The Boutte automobile was appraised by two disinterested, competent and experienced appraisers immediately before the foreclosure sale. Although one appraiser, Reuben Bienvenu, was a field representative of plaintiff and was appointed as an appraiser by plaintiff, the record shows that neither he nor plaintiff had any interest in foreclosing on defendant's car, that GMAC was looking solely to the endorser, Evangeline Auto Company, Inc., for payment of the note, and that the foreclosure suit and this action were instituted merely to accommodate the endorser. There is nothing in the record which suggests that Reuben Bienvenu conspired against defendant, that he was in bad faith, or that he neglected to inspect or to properly value the automobile.

The other appraiser, Rodney Bienvenu, was appointed by the sheriff after the defendant failed to appear and appoint an appraiser, all as required by LSA-R.S. 13:4364. This appraiser was an automobile dealer, who had no connection at all with plaintiff or with Evangeline Auto Company. He has had extensive experience in valuing automobiles. He inspected the car involved here. Neither plaintiff nor Evangeline Auto had anything to do with the appointment of the second appraiser, and there is nothing in the record to indicate that he or the sheriff acted fraudulently, or that Bienvenu failed to discharge any part of his duties, or that he was incompetent, negligent or insincere in any respect.

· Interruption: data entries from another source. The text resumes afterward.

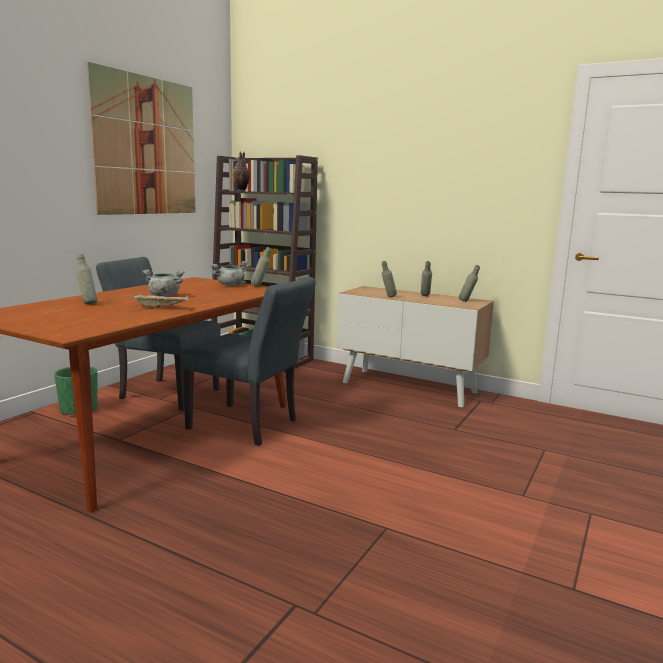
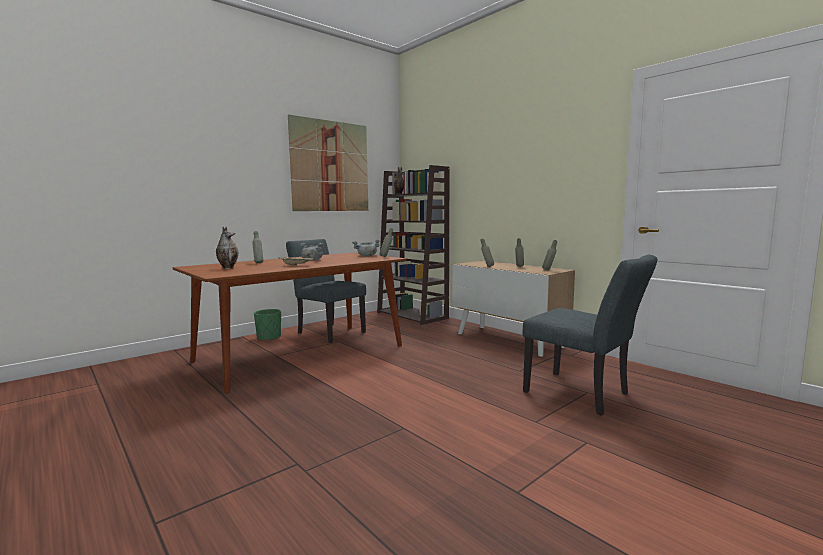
camera: 20 degrees right, 5 degrees down
(57, 317) = (228, 268): none -> vase
(250, 426) = (366, 355): grey chair -> grey chair (583, 395)

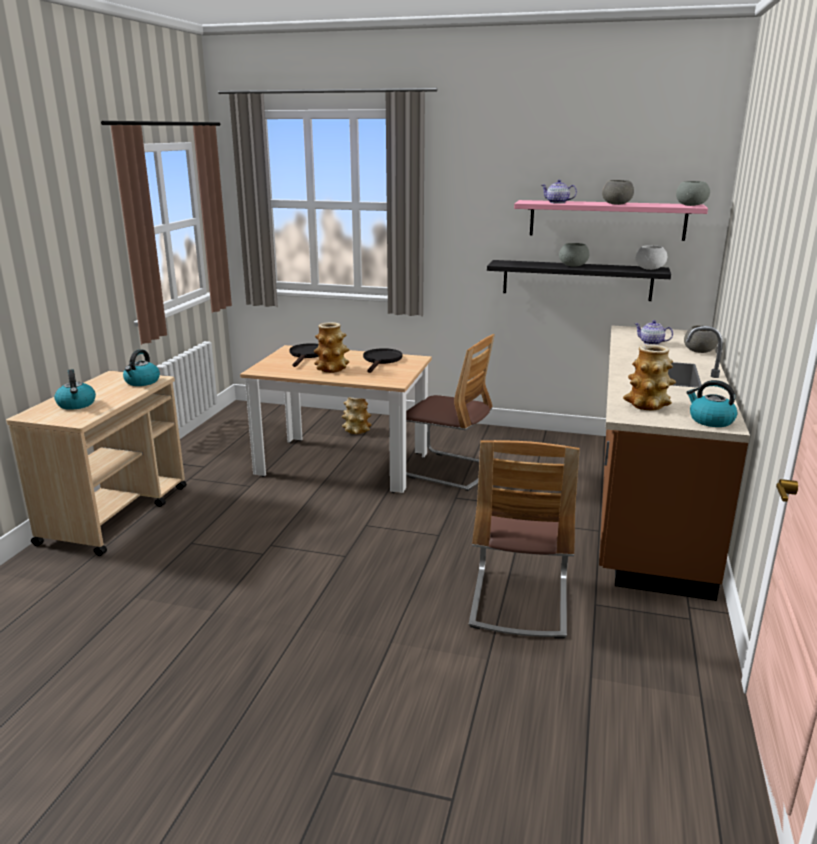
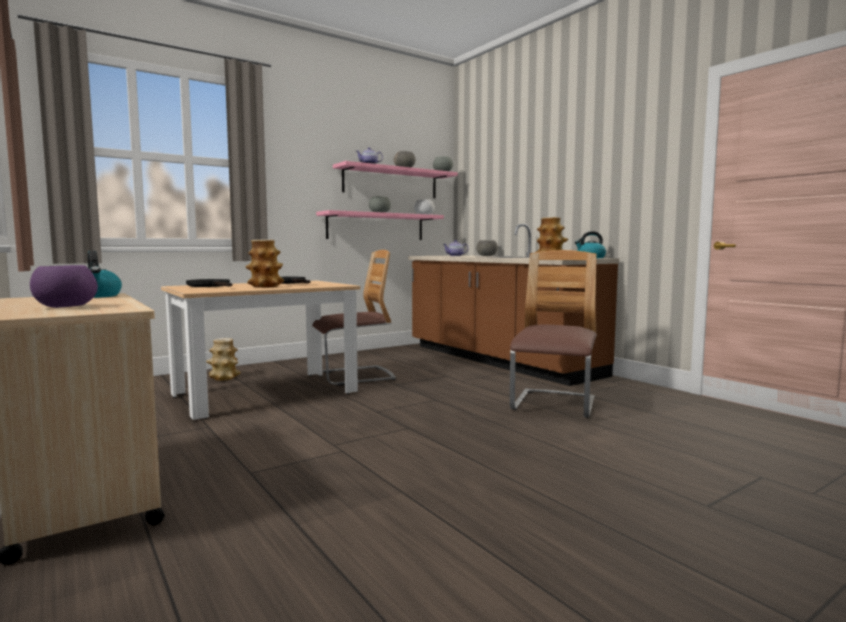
camera: 50 degrees left, 15 degrees down
(77, 404) = (65, 307): kettle -> purple bowl
(519, 601) = (553, 405): chair -> chair turned 120 degrees counterclockwise
(577, 280) = (376, 226): black shelf -> pink shelf

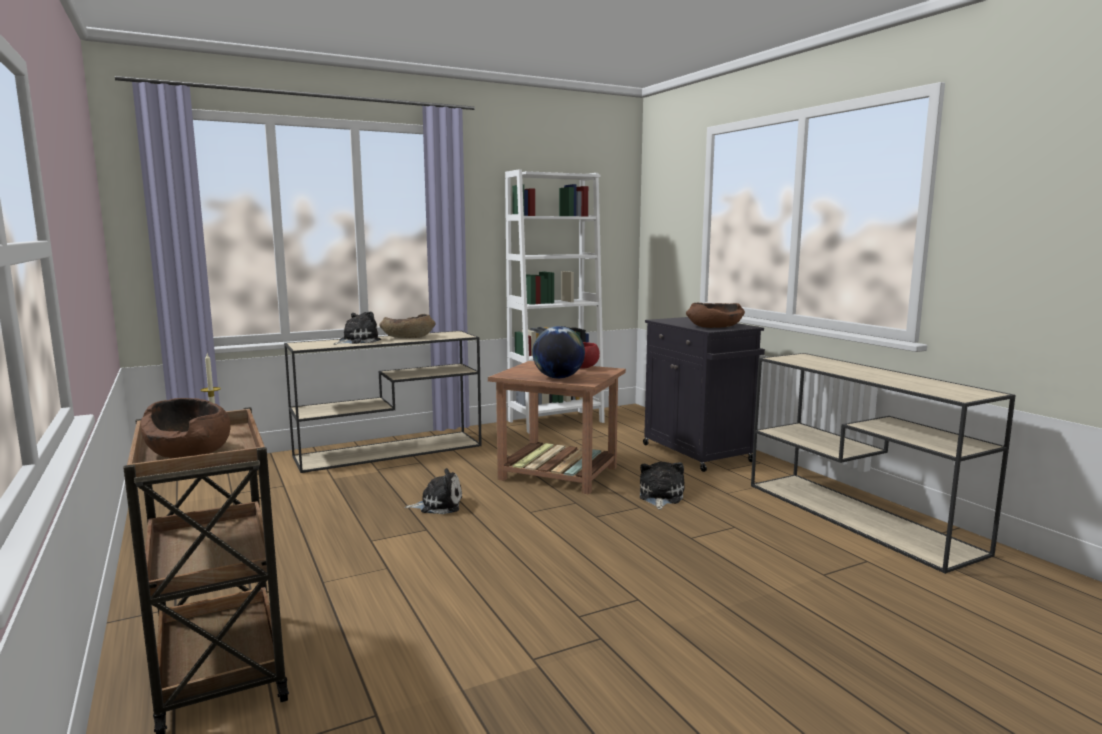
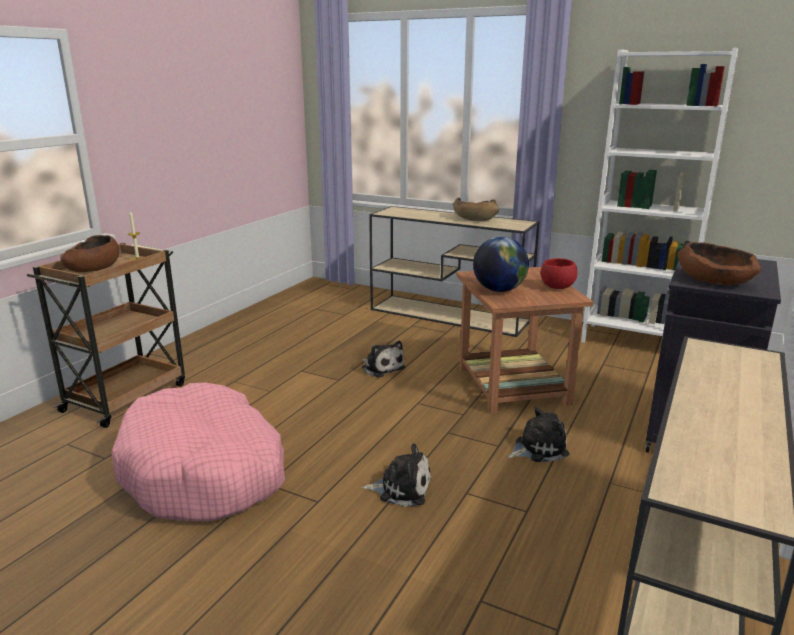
camera: 55 degrees right, 10 degrees up
(357, 341) = (431, 215): plush toy -> plush toy (401, 488)
(508, 646) = (205, 471): none -> pink dog bed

Both of the appraisers testified at the trial. Reuben Bienvenu testified that when he appraised the car it was inoperable, there was no battery or air cleaner in it, the wheel covers were missing, its tires were poor and mismatched, the interior was poor, a glass was broken, and "the car needed attention all over". He stated that he gave the car a "fair appraisal," that he appraised it at what he thought it was worth "due to the shape the car was in," that he considered the NADA book value, and that he concluded that the automobile was worth only $200.00. Rodney Bienvenu appraised many cars, and for that reason he was unable to recall the appearance of this particular automobile. He testified, however, that he inspects every car he appraises, and *365 that he values each car at the maximum amount for which he feels he could sell it. He stated that in this case he obviously felt that the car could be sold only for salvage.

Defendant Boutte did not allege fraud or error on the part of anyone, and no evidence of any kind was introduced to show fraud or error on the part of plaintiff, Evangeline Auto, the sheriff, the appraisers, or anyone else. Defendant nevertheless argues on this appeal that "through error or fraud" his automobile was grossly under-valued.

Since the evidence shows, without contradiction, that an appraisal was made by competent appraisers and that the car was inspected by them at that time it was valued, I think the failure of defendant to allege or to prove fraud or error is fatal to the position he takes in this case. It disturbs me to think that a creditor who uses executory process to enforce payment of his claim, and who in good faith has the mortgaged property appraised by two competent, disinterested appraisers, one of whom was appointed by the sheriff without even consulting with the creditor, may later be deprived of a deficiency judgment solely on the ground that the purchaser at the foreclosure sale later re-sold the property for slightly more than the amount of the appraisal.